Неожиданно, в кроне дерева сверкнуло что-то яркое и незнакомый голос произнес, что-то непонятное:
— Шерше ля фам, месье?
— Мяу-у! — Кот подскочил на два метра вертикально, выпустив все когти, бобр тоже вскинулся и напряженно уставился в крону. Но вдруг зашевелился холм, который казалось был всегда на этой лужайке.
— Мусью, кажешь? — огромный зубр не торопясь поднялся, и строго посмотрел на дерево: — От деда слышал, не чакай добраго от мусьев.
— Простите — с дерева слетел ярко-зеленый птах, которого Мишутка видел сидевшим на плече у человека в железной коробке.
— Совсем забыл куда меня затащили эти нелюди, — и попугай раскланялся перед готовым к прыжку Котом, — Я не враг вам, и более того, спасибо вам, что спасли меня из плена.
— Из плена, говоришь, — протянул Зубр, налитым глазом рассматривая птичку, — Ну то ладно, пойду я, шумливые вы все, отдохнуть не даете.
— Диду, погоди! — взмолился медвежонок. Все замерли, и даже зубр, уже поднявший ногу, опустил ее бесшумно, и повернулся к Мишке.
— Помоги нам, диду. Ведь ты же самый сильный, самый мудрый, ведь ты же глава пущи! Ты же сама пуща!
Омертвело время, даже ветер замер в ожидании ответа. И древняя старина гранитными глыбами зарокотала в ответе седого зубра:
— Нет, дитятки. Неможно будить гнев вековой на суету преходящую. Это же не конец, люди должны справиться, а вы им подмогнете. Тяжко будет, да, тяжко. Но коль восстанет сила Пущи, край будет всем. Слишком она стара, и не будет разбирать правых и виноватых.
Зубр ушел, и понемногу ожившее зверье собралась вокруг так и стоящего на траве попугая.
— Ну-ка, поворотись сынку, — язвительно протянул Кот, — откуда же такой красивый взялся?
— Был бы у меня такой папа, — отрезала птичка, — я бы только мурлыкал. А так я еще и говорить могу.
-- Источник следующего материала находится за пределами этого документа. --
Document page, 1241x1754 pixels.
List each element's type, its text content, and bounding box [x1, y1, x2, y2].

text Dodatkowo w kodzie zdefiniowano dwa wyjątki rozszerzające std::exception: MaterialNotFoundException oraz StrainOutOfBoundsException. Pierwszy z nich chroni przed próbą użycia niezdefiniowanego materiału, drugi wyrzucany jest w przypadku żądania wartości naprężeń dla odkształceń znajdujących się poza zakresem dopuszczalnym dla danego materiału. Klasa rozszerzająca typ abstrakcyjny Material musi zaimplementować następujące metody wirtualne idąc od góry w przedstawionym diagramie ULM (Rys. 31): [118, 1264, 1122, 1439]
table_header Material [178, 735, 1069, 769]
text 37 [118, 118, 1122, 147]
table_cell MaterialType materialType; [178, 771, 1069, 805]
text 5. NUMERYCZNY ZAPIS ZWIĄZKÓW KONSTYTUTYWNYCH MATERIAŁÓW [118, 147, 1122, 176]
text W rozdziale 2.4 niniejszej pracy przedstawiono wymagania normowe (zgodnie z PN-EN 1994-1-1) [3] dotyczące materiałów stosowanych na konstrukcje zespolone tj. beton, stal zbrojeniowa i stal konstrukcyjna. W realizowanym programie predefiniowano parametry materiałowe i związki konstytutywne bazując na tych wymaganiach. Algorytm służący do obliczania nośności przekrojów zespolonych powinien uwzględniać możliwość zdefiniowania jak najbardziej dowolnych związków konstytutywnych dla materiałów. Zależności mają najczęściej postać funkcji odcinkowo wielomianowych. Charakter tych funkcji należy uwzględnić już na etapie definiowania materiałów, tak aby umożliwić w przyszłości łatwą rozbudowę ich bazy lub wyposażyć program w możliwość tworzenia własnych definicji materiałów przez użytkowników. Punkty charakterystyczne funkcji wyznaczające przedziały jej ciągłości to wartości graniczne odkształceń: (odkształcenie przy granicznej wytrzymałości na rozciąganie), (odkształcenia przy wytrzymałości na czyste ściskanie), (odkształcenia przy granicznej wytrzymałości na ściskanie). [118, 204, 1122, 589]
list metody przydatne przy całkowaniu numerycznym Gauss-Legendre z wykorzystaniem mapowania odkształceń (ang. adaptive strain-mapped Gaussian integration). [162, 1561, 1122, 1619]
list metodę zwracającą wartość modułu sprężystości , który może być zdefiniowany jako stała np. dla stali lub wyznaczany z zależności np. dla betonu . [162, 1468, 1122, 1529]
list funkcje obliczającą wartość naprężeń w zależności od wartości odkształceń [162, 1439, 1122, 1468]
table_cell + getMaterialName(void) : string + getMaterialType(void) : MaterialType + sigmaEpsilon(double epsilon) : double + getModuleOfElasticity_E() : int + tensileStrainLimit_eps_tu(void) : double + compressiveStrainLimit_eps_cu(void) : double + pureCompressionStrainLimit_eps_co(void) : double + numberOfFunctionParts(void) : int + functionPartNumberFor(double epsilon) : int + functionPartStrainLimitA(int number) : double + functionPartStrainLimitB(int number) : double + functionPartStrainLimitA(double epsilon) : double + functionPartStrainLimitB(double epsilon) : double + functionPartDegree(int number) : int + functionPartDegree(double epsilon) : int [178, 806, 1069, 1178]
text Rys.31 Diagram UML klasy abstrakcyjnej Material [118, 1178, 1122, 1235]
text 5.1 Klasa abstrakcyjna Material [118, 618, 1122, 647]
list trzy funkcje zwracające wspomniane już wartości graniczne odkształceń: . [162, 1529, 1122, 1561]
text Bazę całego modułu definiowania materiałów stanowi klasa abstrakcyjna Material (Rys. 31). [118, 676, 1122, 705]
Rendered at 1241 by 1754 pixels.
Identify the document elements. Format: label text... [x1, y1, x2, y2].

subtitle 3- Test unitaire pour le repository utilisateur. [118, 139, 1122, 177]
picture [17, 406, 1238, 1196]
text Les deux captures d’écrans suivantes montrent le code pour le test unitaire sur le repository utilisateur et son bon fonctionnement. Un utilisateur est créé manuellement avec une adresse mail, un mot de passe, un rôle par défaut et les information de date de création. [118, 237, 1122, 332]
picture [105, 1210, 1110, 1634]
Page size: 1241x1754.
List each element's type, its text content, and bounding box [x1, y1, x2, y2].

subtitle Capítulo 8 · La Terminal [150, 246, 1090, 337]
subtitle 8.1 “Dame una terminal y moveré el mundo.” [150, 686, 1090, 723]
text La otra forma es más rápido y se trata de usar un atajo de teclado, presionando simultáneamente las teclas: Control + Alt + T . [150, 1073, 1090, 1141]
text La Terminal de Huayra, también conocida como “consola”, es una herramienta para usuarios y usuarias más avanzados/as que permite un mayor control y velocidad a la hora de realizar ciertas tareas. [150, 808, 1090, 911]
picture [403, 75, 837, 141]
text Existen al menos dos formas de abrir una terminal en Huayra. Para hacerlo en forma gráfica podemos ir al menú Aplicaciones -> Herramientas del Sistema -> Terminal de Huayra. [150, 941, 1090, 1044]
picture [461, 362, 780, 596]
— Тихо, тихо, — успокоил кота бобр, — Хватит свариться, нет у нас времени на склоки. Ну а ты, — он повернулся к попугаю, — все-таки расскажи.
Попугай вздохнул:
— Долго рассказывать, помотало меня по свету, а здесь я оказался потому что, отобрали меня у хозяина в далекой стране. И таскали везде, хвастаясь. Но теперь я с вами, и хотите верьте, хотите нет, но больше меня не поймают!